▶ **Work to complete**
Reproduce the stretch of the records from the start through the line containing "Reading right to", word for word and without the pictures.

▶ **Data for the task**
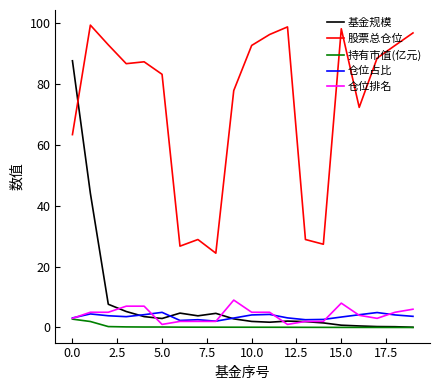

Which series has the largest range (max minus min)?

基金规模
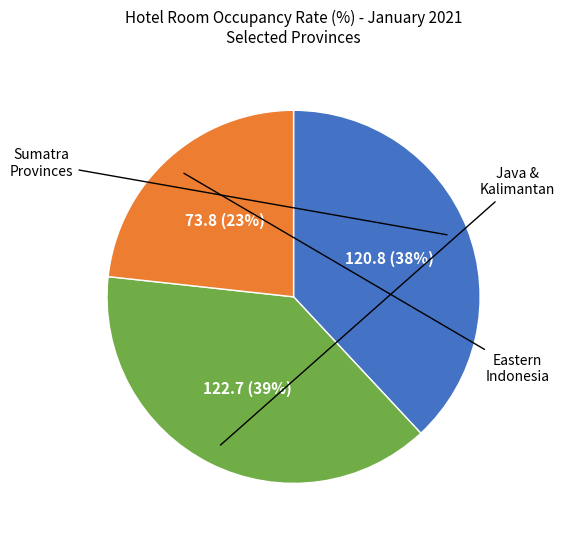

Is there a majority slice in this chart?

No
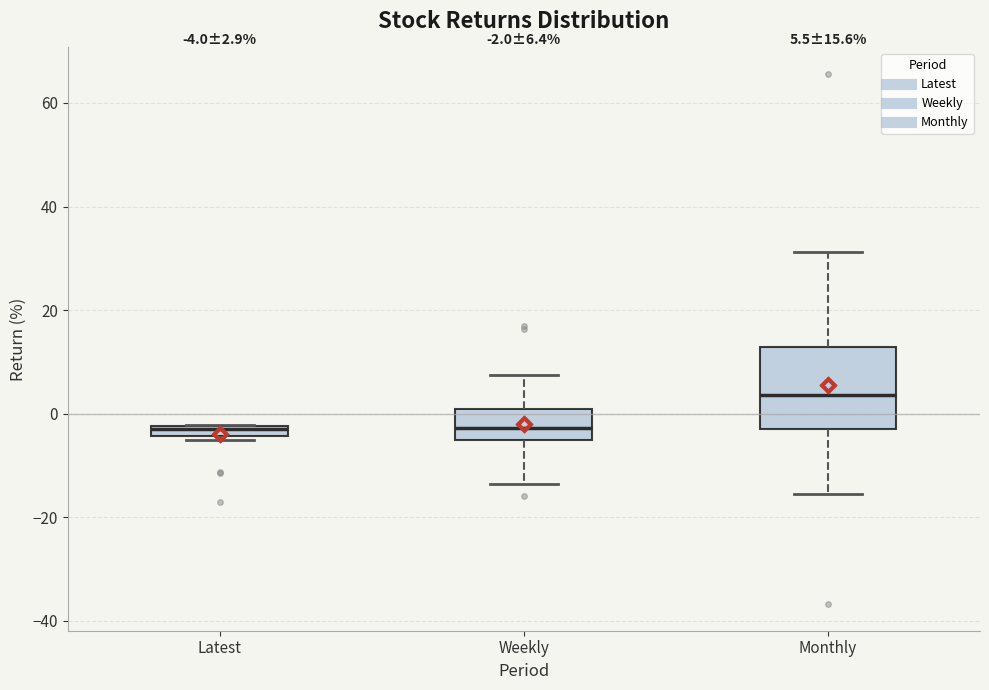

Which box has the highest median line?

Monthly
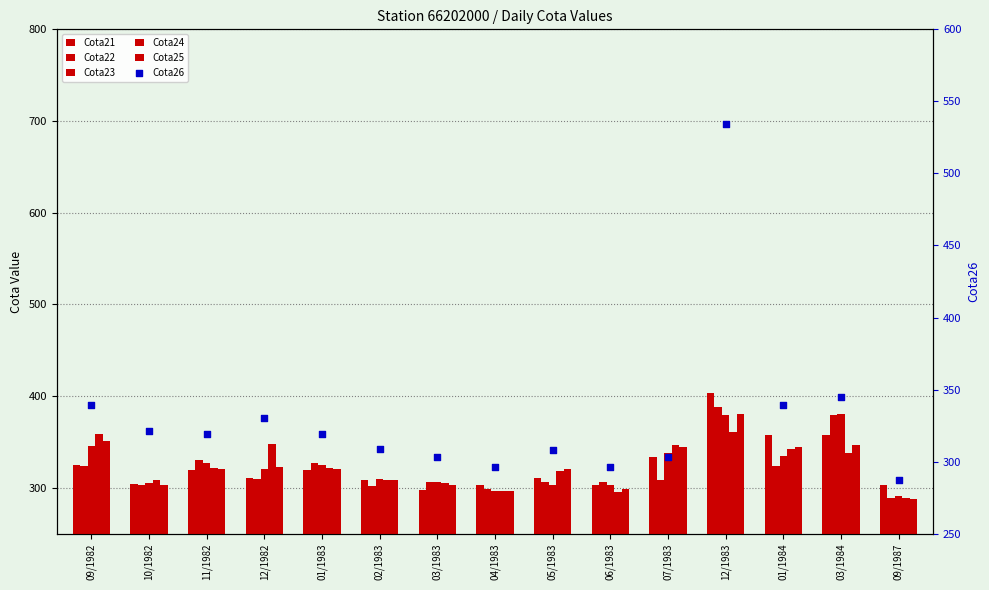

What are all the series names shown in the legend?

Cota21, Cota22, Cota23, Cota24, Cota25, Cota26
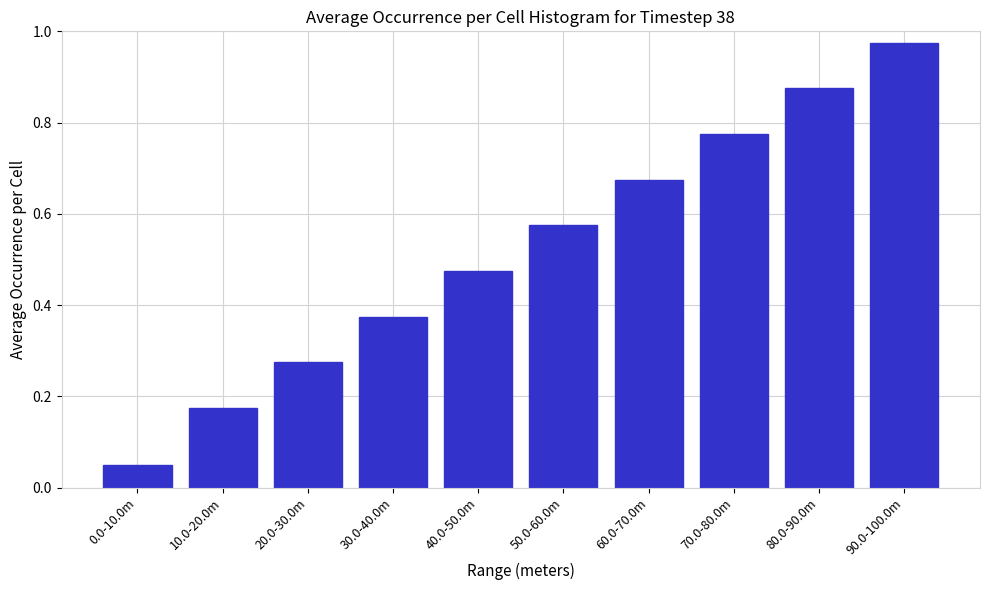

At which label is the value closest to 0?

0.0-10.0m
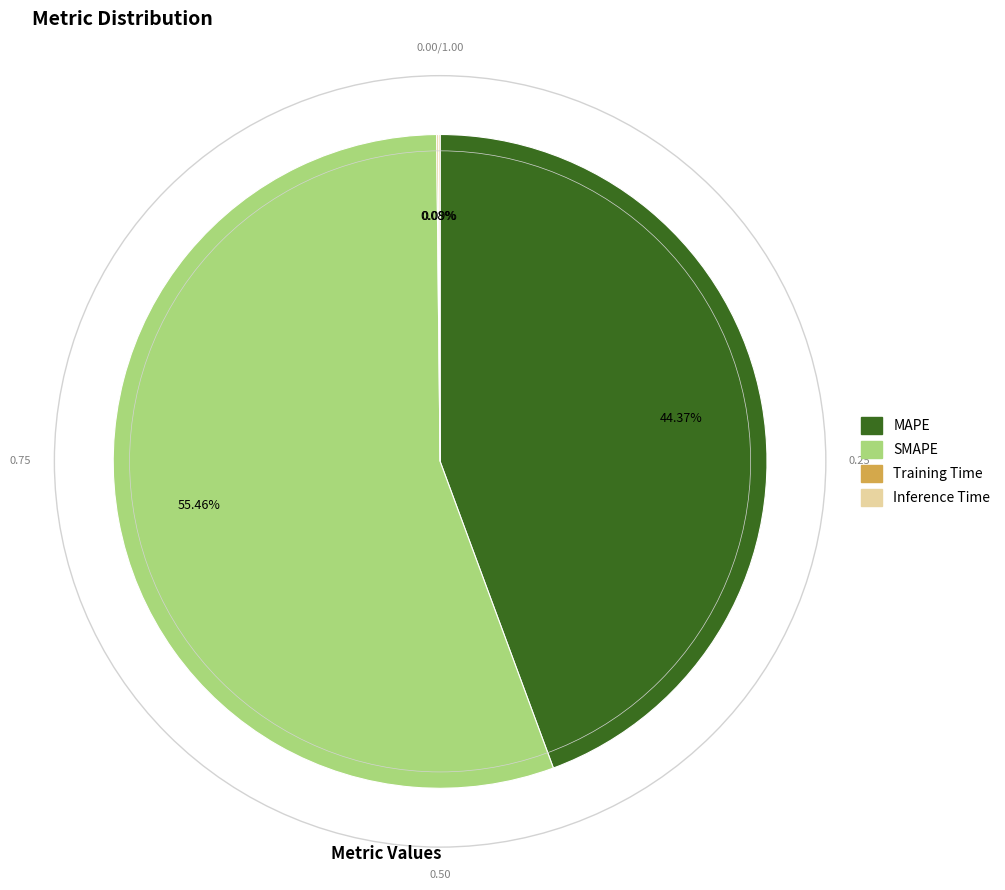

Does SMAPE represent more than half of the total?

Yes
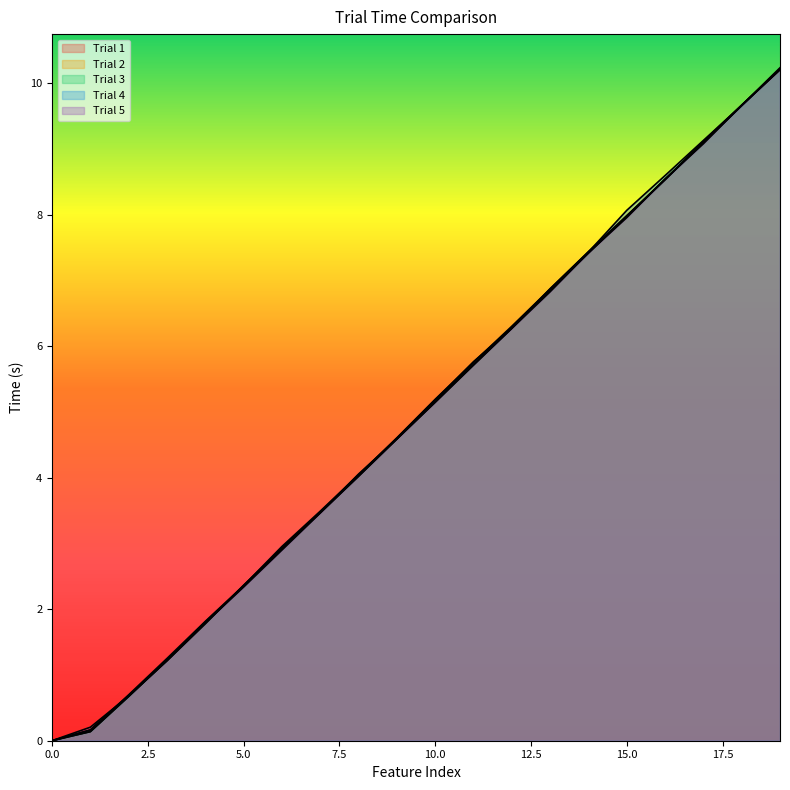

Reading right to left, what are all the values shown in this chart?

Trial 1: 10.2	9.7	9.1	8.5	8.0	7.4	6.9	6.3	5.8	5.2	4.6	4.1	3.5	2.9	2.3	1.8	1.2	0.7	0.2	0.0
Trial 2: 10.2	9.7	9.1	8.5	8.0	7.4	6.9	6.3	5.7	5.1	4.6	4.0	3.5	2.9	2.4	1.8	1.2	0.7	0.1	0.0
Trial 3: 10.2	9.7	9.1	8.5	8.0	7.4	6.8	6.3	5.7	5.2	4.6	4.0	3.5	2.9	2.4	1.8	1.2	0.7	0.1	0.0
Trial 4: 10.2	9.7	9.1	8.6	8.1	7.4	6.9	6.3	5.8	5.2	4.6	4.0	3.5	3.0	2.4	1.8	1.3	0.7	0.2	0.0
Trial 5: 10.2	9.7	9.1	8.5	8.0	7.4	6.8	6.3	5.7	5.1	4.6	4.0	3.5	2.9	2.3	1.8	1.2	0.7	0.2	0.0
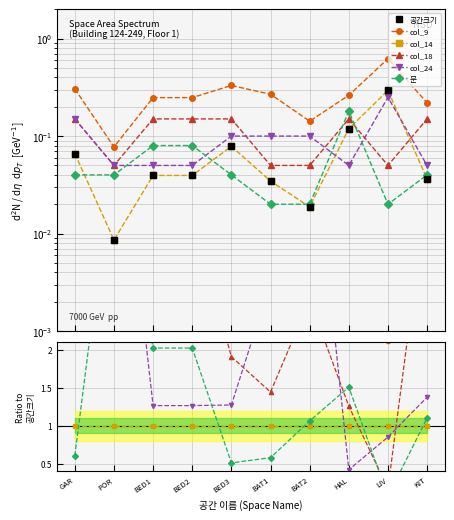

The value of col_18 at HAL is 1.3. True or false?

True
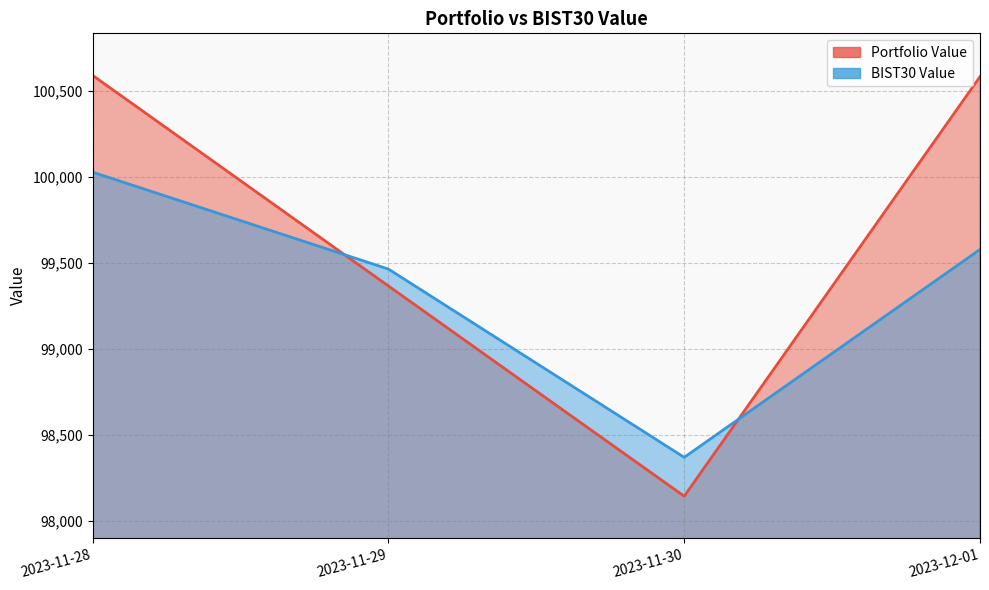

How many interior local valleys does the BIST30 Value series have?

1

▶ **Answer to the exercise**
Which series has the largest range (max minus min)?

基金规模

Is there a majority slice in this chart?

No

Which box has the highest median line?

Monthly

What are all the series names shown in the legend?

Cota21, Cota22, Cota23, Cota24, Cota25, Cota26

At which label is the value closest to 0?

0.0-10.0m

Does SMAPE represent more than half of the total?

Yes

Reading right to left, what are all the values shown in this chart?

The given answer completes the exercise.